Perhaps the most noticeable element in the music is that all of the lyrics are in Spanish. Since the vocals are sung in such a distinguishable manner, the lyrics stand out clearly. In fact, it’s reminiscent of bands such as Brujeria that have done the same thing. Sometimes, the Latin American influence is present in their instrumentals, such as the intro to “San Asesino” and the acoustic guitar work in the “Intro.” Overall though, the album is rooted in the sludge metal genre.
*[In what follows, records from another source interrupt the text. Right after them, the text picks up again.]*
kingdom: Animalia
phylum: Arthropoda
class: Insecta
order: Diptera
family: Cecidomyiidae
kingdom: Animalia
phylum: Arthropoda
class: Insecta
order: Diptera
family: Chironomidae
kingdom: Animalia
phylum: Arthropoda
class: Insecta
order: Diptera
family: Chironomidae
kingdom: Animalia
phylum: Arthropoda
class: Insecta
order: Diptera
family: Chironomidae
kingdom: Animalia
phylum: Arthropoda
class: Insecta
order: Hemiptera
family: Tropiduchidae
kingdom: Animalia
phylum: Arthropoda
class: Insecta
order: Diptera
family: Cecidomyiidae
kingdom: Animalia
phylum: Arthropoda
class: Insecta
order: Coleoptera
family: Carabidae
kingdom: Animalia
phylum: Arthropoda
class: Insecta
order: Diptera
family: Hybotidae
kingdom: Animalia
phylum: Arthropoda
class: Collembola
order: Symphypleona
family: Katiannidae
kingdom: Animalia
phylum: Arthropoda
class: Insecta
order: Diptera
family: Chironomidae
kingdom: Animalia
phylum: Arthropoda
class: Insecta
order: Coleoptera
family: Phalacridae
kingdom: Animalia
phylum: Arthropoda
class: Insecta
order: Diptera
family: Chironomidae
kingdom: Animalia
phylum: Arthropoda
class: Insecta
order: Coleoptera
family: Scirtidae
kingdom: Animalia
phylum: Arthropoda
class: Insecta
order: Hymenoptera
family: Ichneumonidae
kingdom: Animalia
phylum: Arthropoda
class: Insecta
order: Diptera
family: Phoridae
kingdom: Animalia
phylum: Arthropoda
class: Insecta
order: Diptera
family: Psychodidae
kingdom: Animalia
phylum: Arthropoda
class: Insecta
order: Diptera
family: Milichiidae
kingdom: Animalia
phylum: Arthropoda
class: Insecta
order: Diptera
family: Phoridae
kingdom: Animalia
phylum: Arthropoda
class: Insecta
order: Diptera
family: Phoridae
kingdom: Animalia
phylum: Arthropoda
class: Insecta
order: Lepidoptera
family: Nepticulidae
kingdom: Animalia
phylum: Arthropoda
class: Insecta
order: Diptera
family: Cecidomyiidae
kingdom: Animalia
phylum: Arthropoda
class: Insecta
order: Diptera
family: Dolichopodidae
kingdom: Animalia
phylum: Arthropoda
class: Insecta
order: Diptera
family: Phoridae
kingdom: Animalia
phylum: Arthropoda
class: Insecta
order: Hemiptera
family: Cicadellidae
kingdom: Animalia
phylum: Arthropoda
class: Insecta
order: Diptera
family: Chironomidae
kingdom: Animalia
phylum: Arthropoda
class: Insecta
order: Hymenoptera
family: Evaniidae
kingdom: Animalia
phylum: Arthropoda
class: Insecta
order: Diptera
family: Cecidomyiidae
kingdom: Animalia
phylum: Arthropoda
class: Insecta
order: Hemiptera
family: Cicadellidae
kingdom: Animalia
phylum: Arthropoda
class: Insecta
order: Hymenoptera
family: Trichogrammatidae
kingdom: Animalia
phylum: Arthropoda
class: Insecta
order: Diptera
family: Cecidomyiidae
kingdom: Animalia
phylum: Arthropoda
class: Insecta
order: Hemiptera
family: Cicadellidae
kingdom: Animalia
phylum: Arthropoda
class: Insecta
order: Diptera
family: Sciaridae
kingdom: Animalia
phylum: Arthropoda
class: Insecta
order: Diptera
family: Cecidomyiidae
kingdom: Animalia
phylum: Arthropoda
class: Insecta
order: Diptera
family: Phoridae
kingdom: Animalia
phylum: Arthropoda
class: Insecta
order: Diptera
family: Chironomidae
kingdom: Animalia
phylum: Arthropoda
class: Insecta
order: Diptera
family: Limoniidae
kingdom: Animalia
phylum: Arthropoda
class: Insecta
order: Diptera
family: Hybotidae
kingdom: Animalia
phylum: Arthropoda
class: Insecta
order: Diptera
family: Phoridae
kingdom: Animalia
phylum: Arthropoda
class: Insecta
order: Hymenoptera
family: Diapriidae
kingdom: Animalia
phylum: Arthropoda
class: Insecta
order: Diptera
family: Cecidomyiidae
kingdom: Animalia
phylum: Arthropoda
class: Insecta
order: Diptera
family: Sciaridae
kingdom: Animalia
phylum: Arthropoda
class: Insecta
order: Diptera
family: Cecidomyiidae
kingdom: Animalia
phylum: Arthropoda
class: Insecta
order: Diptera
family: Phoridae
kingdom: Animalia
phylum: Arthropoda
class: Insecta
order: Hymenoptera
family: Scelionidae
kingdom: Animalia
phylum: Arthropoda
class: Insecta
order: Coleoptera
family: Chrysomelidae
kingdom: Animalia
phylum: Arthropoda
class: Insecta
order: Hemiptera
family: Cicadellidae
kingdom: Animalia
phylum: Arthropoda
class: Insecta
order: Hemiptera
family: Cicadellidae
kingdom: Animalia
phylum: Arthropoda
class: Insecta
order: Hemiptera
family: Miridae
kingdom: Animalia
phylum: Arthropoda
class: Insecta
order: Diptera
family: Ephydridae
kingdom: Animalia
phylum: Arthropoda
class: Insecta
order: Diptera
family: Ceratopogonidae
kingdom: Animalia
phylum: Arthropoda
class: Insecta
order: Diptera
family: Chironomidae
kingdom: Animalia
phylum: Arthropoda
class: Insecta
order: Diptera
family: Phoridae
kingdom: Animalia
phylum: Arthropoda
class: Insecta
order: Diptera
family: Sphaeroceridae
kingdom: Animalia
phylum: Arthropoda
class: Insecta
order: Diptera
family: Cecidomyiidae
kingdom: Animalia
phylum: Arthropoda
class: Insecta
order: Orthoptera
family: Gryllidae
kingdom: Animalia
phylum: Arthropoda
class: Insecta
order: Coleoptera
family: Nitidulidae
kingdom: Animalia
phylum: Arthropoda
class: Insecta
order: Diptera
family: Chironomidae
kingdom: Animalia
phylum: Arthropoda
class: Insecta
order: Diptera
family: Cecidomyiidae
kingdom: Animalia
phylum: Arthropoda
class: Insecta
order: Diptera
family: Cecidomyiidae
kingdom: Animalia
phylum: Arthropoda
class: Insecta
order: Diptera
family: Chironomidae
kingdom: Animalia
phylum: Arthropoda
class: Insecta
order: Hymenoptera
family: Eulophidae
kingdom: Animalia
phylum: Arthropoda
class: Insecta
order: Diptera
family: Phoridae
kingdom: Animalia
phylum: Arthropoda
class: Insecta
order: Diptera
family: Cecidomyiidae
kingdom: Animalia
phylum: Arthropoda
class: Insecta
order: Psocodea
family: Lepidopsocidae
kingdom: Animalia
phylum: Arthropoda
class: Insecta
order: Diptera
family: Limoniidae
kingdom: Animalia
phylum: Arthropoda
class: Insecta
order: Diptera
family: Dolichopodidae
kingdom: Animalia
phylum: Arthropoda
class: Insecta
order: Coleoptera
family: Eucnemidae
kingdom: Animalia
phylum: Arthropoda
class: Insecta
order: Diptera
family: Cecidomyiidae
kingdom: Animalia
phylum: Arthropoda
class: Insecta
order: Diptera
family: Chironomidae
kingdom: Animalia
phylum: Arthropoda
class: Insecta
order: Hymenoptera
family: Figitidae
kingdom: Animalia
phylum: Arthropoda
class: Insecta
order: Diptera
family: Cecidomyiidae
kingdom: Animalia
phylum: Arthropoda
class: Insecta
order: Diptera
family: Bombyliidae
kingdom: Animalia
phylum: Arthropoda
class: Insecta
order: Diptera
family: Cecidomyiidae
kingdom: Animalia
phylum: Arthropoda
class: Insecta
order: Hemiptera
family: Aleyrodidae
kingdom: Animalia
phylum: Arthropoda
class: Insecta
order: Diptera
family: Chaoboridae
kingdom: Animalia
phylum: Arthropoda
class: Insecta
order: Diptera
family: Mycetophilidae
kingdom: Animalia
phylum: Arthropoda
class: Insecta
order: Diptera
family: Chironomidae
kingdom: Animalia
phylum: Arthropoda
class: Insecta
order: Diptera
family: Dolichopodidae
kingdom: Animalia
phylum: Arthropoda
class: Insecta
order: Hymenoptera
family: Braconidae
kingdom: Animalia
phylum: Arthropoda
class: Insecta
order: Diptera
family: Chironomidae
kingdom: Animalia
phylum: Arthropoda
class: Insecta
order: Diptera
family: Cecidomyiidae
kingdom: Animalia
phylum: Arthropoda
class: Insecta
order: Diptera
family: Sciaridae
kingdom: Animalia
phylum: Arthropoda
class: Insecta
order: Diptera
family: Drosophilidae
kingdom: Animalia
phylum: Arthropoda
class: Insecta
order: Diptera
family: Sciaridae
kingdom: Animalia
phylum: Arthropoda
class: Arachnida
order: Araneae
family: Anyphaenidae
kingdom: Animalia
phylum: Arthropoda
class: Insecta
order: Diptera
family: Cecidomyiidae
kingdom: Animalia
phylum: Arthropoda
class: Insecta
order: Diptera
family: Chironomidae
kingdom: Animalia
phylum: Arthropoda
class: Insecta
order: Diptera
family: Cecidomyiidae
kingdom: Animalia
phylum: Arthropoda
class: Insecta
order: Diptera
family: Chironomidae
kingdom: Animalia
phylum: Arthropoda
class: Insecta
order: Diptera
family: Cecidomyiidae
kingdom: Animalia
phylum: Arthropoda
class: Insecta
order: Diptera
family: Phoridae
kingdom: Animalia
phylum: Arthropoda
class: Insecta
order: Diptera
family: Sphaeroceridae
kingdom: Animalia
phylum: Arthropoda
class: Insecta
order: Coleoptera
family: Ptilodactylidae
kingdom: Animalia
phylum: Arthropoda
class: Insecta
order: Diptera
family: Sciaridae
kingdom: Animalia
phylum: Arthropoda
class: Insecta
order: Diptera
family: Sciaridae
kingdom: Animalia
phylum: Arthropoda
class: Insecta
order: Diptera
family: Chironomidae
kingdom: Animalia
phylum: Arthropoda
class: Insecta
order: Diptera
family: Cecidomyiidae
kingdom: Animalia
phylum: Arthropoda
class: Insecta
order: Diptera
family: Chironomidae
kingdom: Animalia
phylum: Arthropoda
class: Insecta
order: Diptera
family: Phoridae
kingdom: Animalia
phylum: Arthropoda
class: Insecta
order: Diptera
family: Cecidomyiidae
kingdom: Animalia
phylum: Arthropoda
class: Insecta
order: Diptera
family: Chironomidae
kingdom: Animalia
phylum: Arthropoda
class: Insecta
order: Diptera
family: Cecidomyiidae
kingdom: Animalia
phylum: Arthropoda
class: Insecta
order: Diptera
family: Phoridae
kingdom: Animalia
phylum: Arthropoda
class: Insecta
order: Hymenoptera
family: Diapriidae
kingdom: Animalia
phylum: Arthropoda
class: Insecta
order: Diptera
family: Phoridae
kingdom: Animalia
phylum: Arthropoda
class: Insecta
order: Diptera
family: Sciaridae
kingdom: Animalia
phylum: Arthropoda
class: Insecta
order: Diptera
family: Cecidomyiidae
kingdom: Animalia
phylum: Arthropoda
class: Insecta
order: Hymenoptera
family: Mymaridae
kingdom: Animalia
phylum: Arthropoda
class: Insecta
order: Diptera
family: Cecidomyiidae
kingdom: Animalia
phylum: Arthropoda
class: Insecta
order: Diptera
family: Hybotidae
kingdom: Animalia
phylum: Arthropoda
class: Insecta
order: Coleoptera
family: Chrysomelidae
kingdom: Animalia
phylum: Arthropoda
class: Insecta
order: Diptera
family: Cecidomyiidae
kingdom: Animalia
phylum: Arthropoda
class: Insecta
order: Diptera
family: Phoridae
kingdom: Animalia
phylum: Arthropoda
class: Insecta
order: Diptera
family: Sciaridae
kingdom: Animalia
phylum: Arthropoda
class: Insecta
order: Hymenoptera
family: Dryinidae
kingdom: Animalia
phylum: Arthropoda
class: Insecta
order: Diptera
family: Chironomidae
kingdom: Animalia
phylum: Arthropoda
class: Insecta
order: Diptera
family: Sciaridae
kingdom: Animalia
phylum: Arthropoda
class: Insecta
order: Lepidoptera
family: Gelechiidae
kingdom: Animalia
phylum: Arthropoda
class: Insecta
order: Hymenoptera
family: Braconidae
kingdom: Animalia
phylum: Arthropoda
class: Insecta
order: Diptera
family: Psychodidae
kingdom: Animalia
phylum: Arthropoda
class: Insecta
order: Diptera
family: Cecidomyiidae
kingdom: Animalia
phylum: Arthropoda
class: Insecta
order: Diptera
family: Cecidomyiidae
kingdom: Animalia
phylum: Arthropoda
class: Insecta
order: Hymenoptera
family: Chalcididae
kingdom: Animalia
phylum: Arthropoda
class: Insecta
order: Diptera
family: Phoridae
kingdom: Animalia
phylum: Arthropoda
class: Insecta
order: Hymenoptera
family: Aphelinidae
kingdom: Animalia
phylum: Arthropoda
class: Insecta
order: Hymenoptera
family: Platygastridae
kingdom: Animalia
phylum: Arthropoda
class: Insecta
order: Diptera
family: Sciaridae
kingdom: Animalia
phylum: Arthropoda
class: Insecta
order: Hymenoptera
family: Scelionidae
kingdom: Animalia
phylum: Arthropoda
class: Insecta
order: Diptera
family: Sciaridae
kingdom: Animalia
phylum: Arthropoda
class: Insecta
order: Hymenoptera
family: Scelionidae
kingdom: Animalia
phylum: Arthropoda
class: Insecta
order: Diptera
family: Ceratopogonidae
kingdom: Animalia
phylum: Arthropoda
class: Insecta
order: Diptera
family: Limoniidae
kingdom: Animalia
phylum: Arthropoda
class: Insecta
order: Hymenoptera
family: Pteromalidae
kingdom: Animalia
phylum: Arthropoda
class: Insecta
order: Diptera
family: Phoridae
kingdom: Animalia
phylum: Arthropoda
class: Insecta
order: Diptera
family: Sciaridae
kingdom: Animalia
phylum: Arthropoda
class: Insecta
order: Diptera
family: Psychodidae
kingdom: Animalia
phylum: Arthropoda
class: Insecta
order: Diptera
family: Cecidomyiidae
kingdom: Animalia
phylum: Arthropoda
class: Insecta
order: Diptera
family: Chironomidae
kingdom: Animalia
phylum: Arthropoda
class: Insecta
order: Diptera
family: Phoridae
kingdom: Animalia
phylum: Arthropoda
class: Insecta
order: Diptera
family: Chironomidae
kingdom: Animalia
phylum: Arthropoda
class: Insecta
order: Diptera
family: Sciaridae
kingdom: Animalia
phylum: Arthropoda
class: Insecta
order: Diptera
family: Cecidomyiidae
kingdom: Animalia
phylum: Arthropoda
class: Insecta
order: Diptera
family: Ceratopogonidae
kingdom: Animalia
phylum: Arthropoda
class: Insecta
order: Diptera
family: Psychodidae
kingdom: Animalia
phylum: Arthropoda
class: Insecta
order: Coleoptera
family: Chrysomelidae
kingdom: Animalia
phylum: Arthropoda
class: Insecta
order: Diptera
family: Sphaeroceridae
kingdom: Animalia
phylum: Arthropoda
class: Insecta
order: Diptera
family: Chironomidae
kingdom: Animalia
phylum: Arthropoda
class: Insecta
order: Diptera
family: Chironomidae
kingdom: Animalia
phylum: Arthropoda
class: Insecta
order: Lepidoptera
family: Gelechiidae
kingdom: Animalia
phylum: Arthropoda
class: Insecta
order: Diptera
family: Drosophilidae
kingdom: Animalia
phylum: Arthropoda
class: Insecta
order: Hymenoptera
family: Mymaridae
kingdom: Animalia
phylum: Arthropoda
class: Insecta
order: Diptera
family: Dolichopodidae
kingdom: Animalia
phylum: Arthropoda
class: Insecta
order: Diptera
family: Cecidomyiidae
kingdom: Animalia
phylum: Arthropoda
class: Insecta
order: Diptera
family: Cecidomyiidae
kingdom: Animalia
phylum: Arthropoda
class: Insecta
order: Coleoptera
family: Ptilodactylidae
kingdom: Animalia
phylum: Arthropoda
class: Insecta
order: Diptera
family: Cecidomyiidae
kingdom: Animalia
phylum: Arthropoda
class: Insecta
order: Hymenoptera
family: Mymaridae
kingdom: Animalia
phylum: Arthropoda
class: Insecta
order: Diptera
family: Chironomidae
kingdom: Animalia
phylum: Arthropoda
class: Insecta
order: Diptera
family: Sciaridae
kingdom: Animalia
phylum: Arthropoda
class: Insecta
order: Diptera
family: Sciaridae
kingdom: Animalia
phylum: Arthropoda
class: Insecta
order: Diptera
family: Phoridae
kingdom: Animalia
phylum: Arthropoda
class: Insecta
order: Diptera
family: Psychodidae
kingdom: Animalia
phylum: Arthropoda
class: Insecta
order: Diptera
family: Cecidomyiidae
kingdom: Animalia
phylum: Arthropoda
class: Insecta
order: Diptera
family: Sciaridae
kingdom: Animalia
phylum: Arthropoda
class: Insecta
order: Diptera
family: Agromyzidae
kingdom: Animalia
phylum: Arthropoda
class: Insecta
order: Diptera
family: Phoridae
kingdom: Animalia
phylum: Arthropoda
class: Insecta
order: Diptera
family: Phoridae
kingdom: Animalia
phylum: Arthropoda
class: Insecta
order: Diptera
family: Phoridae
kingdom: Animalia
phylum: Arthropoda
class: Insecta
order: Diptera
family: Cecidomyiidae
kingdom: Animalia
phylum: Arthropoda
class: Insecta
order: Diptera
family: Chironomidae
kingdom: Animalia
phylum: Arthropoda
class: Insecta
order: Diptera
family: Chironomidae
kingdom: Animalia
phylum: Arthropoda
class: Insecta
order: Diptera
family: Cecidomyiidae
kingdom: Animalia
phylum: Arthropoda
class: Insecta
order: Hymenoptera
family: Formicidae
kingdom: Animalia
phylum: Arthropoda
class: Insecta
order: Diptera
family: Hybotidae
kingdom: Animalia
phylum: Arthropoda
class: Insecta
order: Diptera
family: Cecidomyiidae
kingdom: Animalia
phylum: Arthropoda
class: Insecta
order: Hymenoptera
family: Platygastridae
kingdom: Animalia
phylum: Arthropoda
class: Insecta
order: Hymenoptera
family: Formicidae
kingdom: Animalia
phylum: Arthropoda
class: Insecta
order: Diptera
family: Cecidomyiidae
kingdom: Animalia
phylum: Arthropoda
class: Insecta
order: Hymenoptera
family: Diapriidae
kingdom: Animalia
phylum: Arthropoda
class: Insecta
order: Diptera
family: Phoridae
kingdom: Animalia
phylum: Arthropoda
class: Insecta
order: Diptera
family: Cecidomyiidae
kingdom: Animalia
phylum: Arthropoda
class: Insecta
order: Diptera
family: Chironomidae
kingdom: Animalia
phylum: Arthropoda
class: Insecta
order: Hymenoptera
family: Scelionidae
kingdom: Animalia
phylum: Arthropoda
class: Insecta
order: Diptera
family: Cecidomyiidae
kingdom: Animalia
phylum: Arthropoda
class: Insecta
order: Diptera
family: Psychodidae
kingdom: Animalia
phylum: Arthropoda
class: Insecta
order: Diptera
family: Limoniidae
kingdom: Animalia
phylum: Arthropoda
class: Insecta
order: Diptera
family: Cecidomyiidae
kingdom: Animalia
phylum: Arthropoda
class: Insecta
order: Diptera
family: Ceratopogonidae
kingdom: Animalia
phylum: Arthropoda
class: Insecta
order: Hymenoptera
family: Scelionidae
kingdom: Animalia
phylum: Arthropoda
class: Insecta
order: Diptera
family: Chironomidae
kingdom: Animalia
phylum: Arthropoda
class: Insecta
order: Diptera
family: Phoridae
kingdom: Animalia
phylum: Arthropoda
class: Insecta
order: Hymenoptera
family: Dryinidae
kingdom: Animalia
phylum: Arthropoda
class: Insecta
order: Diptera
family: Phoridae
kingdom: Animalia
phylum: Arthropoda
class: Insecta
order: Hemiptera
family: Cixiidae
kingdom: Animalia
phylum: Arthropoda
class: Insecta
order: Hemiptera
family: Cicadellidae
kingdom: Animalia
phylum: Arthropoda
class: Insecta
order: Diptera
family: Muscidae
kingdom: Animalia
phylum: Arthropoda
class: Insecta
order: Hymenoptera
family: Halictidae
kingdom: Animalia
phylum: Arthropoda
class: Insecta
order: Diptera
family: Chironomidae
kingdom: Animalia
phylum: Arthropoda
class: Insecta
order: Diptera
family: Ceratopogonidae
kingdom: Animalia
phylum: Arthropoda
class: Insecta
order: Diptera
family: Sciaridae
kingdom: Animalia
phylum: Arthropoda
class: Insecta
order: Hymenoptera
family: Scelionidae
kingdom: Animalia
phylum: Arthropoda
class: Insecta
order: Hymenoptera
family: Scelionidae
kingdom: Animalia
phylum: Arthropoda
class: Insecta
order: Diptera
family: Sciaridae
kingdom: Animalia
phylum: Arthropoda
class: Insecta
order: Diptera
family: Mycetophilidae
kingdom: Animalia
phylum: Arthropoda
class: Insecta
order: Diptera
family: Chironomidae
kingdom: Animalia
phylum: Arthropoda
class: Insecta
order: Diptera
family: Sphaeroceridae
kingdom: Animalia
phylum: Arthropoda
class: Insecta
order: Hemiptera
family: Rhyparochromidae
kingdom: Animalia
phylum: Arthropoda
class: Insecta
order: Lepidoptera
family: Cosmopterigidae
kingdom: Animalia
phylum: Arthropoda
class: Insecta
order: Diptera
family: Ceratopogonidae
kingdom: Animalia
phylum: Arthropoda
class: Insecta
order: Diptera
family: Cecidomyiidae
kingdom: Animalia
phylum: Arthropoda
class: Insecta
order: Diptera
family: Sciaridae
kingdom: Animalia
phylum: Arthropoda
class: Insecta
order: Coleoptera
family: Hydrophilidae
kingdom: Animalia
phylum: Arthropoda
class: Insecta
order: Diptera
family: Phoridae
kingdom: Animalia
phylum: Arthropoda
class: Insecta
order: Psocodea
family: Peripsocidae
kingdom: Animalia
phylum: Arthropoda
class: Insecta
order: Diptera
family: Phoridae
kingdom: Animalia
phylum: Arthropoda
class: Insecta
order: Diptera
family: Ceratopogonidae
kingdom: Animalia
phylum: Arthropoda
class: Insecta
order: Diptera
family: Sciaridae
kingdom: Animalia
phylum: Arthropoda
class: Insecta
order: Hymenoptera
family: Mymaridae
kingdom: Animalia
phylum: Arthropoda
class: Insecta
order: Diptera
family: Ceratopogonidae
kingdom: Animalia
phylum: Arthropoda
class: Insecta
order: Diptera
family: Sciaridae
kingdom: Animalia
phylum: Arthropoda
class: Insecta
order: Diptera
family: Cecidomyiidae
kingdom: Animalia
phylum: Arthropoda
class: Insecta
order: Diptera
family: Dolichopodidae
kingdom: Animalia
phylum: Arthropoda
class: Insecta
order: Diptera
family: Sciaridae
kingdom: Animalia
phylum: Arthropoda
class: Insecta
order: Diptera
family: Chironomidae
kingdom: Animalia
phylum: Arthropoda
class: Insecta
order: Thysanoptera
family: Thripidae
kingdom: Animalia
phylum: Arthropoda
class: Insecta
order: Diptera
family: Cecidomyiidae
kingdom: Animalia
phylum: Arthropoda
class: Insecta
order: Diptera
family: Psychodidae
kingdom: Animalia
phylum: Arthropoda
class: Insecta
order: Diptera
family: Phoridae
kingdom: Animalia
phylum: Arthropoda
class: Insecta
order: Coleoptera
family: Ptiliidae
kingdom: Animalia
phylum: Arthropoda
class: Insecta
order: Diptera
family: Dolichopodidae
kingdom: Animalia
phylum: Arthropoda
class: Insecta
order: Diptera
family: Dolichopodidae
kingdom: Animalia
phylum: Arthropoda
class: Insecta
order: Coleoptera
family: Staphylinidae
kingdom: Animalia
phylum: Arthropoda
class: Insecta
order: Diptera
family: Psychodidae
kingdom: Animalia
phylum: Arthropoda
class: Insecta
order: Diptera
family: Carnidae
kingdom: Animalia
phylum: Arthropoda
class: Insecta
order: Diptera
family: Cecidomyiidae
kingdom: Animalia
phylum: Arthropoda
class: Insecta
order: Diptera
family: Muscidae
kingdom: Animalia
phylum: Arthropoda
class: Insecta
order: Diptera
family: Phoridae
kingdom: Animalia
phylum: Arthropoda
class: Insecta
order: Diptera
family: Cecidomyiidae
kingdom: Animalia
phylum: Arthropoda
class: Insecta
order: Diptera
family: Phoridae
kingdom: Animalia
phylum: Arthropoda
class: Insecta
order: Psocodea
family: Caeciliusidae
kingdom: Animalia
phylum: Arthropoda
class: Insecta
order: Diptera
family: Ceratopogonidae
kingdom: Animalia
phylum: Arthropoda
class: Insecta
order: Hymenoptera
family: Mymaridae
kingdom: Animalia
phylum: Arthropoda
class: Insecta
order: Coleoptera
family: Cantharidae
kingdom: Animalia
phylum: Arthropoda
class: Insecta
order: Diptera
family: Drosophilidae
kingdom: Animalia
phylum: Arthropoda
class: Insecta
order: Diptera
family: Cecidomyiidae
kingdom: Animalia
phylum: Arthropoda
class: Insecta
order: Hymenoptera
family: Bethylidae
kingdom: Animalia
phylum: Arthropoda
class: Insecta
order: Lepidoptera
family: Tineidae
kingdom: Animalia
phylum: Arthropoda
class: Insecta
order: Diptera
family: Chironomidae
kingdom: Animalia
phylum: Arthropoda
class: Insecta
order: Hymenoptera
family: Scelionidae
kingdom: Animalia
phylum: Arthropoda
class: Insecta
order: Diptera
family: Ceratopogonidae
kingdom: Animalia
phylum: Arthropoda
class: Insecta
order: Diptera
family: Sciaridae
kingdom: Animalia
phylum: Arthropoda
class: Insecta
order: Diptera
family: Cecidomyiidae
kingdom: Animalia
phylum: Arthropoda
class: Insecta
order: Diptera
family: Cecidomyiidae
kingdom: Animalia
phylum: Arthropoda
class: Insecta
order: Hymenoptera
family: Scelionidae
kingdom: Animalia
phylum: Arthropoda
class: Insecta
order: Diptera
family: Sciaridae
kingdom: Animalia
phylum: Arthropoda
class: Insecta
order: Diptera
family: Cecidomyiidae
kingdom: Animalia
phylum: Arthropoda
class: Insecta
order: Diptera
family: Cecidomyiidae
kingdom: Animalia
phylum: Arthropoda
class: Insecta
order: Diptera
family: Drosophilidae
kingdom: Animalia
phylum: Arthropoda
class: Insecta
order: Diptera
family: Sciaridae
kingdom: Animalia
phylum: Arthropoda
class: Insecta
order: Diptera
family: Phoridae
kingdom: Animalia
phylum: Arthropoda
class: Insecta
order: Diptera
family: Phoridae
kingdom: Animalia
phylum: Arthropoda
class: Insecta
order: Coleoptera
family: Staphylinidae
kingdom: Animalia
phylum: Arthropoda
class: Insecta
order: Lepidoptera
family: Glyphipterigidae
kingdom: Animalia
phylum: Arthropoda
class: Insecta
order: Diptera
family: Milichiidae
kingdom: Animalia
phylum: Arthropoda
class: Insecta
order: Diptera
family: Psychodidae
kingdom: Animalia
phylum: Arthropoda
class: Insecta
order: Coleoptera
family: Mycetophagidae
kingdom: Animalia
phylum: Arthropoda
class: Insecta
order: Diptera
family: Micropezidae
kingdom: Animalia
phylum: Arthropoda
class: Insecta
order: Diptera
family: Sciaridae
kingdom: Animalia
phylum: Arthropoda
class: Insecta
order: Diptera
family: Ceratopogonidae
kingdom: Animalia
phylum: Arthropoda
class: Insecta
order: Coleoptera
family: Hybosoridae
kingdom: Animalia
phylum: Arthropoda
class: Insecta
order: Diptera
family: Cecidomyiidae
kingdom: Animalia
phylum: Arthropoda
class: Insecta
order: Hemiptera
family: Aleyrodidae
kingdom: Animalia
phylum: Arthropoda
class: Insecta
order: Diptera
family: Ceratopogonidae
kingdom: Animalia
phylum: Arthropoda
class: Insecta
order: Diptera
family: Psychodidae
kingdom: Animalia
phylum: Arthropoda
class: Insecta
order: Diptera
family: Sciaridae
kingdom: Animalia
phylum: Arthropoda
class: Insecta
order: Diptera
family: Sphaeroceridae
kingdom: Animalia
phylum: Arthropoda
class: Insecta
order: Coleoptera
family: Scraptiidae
Heavy, doom-y and distorted guitar riffs are commonplace in De La Tierra’s music, and they are presented in mid-tempos with a dark atmosphere. The vocals are grunted and somewhat shouted, though they are surprisingly understandable. The drums are also well executed. The song structures are also catchy and memorable. Admittedly, the album itself doesn’t sound particularly amazing or overly impressive, due in large part that it sounds like something that’s been done before. At the same time, there’s very little to complain about, resulting in a lukewarm release that is neither terrible nor amazing.
In summary, De La Tierra is off to a good start with their debut effort. They hold a ton of potential for creating a music that is able to amaze and satisfy. To those that love aggressive sludge metal, this album is for you.